The men's Greco-Roman 87 kilograms competition at the 2020 Summer Olympics in Tokyo, Japan, took place on 3–4 August 2021 at the Makuhari Messe in Mihama-ku. The qualification rounds were held on 3 August while medal matches were held on the 2nd day of the competition.

This freestyle wrestling competition consists of a single-elimination tournament, with a repechage used to determine the winner of two bronze medals. The two finalists face off for gold and silver medals. Each wrestler who loses to one of the two finalists moves into the repechage, culminating in a pair of bronze medal matches featuring the semifinal losers each facing the remaining repechage opponent from their half of the bracket.

Zhan Beleniuk from Ukraine won the gold medal after beating Viktor Lőrincz of Hungary 5–1 in the gold medal match. Beleniuk scored two points twice in the second period for the win.

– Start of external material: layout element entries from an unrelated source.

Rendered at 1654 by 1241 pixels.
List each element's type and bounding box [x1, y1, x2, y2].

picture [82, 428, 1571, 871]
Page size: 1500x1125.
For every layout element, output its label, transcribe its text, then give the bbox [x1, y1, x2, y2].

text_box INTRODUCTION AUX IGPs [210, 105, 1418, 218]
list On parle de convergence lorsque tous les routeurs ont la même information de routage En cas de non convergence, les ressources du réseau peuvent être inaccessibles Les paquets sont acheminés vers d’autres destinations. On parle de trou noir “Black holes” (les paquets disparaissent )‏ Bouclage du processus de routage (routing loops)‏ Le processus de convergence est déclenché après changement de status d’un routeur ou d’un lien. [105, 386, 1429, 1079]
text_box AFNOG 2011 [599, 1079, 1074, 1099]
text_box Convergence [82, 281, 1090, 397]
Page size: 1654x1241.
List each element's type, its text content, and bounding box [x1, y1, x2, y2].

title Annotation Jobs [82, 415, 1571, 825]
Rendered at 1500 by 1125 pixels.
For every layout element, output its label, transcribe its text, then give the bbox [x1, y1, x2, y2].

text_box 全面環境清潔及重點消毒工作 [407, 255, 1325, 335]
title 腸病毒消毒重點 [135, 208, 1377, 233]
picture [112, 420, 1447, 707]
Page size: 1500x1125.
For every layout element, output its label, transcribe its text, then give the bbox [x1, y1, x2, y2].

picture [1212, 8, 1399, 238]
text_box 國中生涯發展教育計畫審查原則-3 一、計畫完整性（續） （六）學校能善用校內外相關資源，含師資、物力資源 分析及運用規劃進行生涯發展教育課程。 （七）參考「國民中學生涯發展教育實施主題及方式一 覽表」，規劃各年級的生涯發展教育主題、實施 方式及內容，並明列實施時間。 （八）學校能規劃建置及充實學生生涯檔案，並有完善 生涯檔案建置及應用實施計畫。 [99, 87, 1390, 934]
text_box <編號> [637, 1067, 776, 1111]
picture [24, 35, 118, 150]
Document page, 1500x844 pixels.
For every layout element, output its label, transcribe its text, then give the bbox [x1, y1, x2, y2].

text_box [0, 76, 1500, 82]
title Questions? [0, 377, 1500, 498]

On 21 November 2025, the Anti-Doping Section of the Court of Arbitration for Sport ruled that an original bronze medalist, Zurabi Datunashvili, had violated anti-doping rules by using a prohibited method and the falsification of test results: the Court imposed a five-year ban and ordered that all of Datunashvili's results since 27 May 2021 be deleted from the records.

Datunashvili's appeal was rejected by the Court of Arbitration for Sport, and he was stripped of his medal, which was subsequently awarded to Croatia's Ivan Huklek.

==Schedule==
All times are Japan Standard Time (UTC+09:00)

| Date | Time | Event |
| 3 August 2021 | 11:00 | Qualification rounds |
| 18:15 | Semifinals |
| 4 August 2021 | 11:00 | Repechage |
| 19:30 | Finals |

==Results==
- Legend
- F — Won by fall

== Final standing ==

| Rank | Athlete |
|---|---|
| 1st place, gold medalist(s) | Zhan Beleniuk (UKR) |
| 2nd place, silver medalist(s) | Viktor Lőrincz (HUN) |
| 3rd place, bronze medalist(s) | Denis Kudla (GER) |
| 3rd place, bronze medalist(s) | Ivan Huklek (CRO) |
| 5 | Mohamed Metwally (EGY) |
| 5 | Bachir Sid Azara (ALG) |
| 7 | Rustam Assakalov (UZB) |
| 8 | Daniel Grégorich (CUB) |
| 9 | Atabek Azisbekov (KGZ) |
| 10 | Lasha Gobadze (GEO) |
| 11 | John Stefanowicz (USA) |
| 12 | Islam Abbasov (AZE) |
| 13 | Nursultan Tursynov (KAZ) |
| 14 | Kiryl Maskevich (BLR) |
| 15 | Peng Fei (CHN) |
| DQ | Zurabi Datunashvili (SRB) |

- Zurabi Datunashvili of Serbia originally was a bronze medalist, but he was disqualified for anti-doping violations in November 2025.